- **TEXTE FOURNI**
5Cette dépendance économique au paradigme extractiviste, héritage historique de la dépendance coloniale, a bien évidemment des conséquences politiques immédiates. Les exécutifs progressistes ont mis en place des projets miniers, des grands barrages hydroélectriques, quelque soit l’opposition des communautés locales, au prix parfois d’une répression implacable. Cette distanciation d’avec les mouvements sociaux populaires, une des sources de leur légitimité démocratique et constitutive de leur base sociale, est aussi une des causes de l’affaiblissement de ces régimes politiques présidentialistes et axés autour de formes de leadership charismatiques. Yoletty Bracho dépeint le militantisme dans les quartiers populaires de Caracas et leur rapport ambigu à l’administration chaviste, alternant entre participation réelle et verticalisme du pouvoir. Thomas Posado et Pierre Rouxel constatent, l’un au niveau macro de l’ensemble de l’aire latino-américaine, l’autre au niveau micro dans l’industrie agro-alimentaire de la banlieue de Buenos Aires, les tensions entre le mouvement syndical, les conflits du travail et les gouvernements se réclamant de la gauche. Rodrigo Torres nous apporte un éclairage sur les mutations et, surtout, les structures de l’éducation chilienne, théâtre de mobilisations massives entre 2006 et 2011, essentiellement durant le mandat de la socialiste Michèle Bachelet.

- **CONSIGNE 1**
Condensez sous forme de liste le paragraphe du texte fourni sur les gouvernements progressistes d'Amérique latine qui commence par « Cette dépendance économique au paradigme extractiviste », en conservant ses faits principaux.
- **CONSIGNE 2**
Prolongez le texte fourni sur les gouvernements progressistes d'Amérique latine à partir de sa dernière phrase.
Les enregistrements n'interviennent en rien ici.

- **ENREGISTREMENTS**
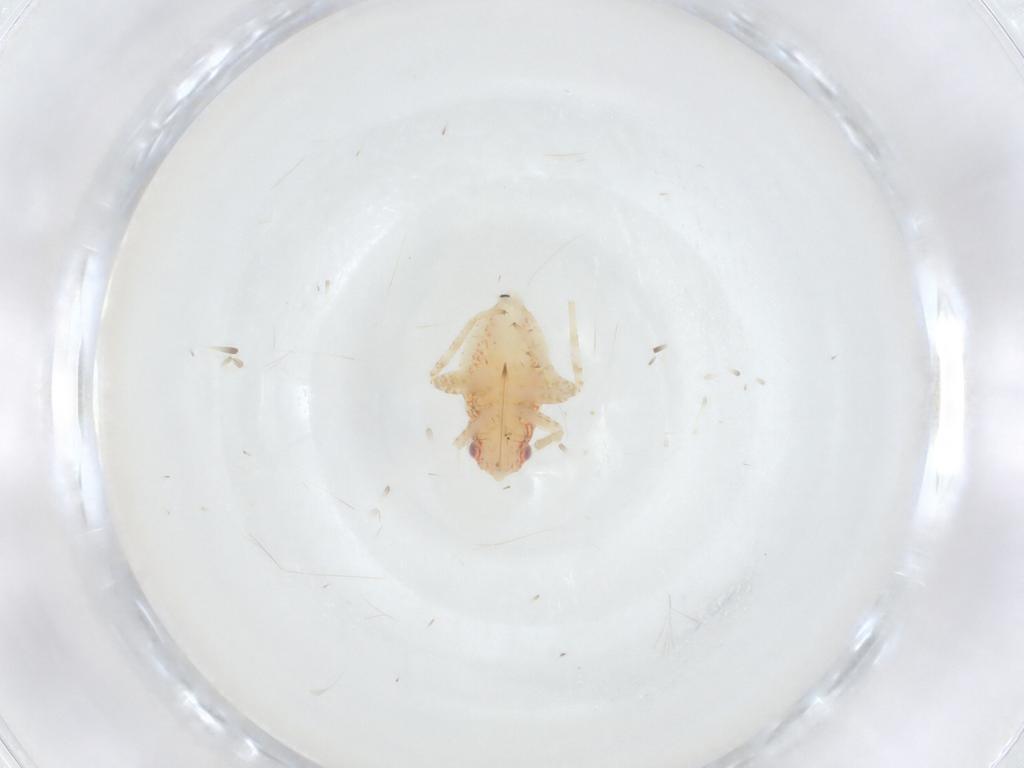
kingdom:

* * *

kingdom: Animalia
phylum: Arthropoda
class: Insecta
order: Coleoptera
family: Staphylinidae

---

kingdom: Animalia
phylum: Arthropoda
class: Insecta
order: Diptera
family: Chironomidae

- **RÉPONSE ATTENDUE 1**
- La dépendance économique au modèle extractiviste, héritée de la dépendance coloniale, a des conséquences politiques immédiates.
- Les exécutifs progressistes ont imposé des projets miniers et de grands barrages hydroélectriques malgré l'opposition des communautés locales, parfois au prix d'une répression implacable.
- Leur éloignement des mouvements sociaux populaires, source de leur légitimité démocratique et constitutifs de leur base sociale, contribue à affaiblir ces régimes présidentialistes fondés sur un leadership charismatique.
- Yoletty Bracho décrit le militantisme des quartiers populaires de Caracas et son rapport ambigu à l'administration chaviste, entre participation réelle et verticalisme du pouvoir.
- Thomas Posado, à l'échelle de l'Amérique latine, et Pierre Rouxel, dans l'industrie agroalimentaire de la banlieue de Buenos Aires, relèvent les tensions entre le mouvement syndical, les conflits du travail et les gouvernements se réclamant de la gauche.
- Rodrigo Torres éclaire les mutations et les structures de l'éducation chilienne, théâtre de mobilisations massives entre 2006 et 2011, surtout sous le mandat de Michèle Bachelet.

- **RÉPONSE ATTENDUE 2**
6Si dans ces deux premières parties, nous avons souhaité avoir une approche globale pour l’ensemble de l’aire latino-américaine afin de mettre en évidence les caractéristiques communes de l’évolution de la configuration politique continentale, celle-ci est critiquable, chaque pays ayant ses spécificités. L’hétérogénéité de ces « gauches » a souvent été mentionnée. La dichotomie entre une « bonne » et une « mauvaise » gauche, l’une aux accents anti-impérialistes, refondant les Constitutions, marquant le retour de l’État et sa défiance envers l’économie de marché ; l’autre s’adaptant aux institutions et préférant une attitude consensuelle envers les élites et le capital transnational, a longtemps servi de grille d’analyse à celles et ceux qui voulaient utiliser la situation politique du sous-continent pour avancer leurs propres convictions4. Les qualificatifs normatifs sont interchangeables et dépendent alors du point de vue de l’auteur. Il nous paraît préférable d’évoquer une multiplicité de contextes nationaux, traversés par un mécontentement citoyen et populaire initial comparable, un souci similaire de répondre à l’urgence sociale de la part des gouvernements progressistes (notamment par le retour de l’État) et aujourd’hui une crise économique, institutionnelle et politique qui touche, mais de manière inégale quoique combinée, tous ces pays. Dans une dernière partie, nous présentons ainsi des conjonctures nationales avec leurs caractéristiques propres pour la période 1998-2018.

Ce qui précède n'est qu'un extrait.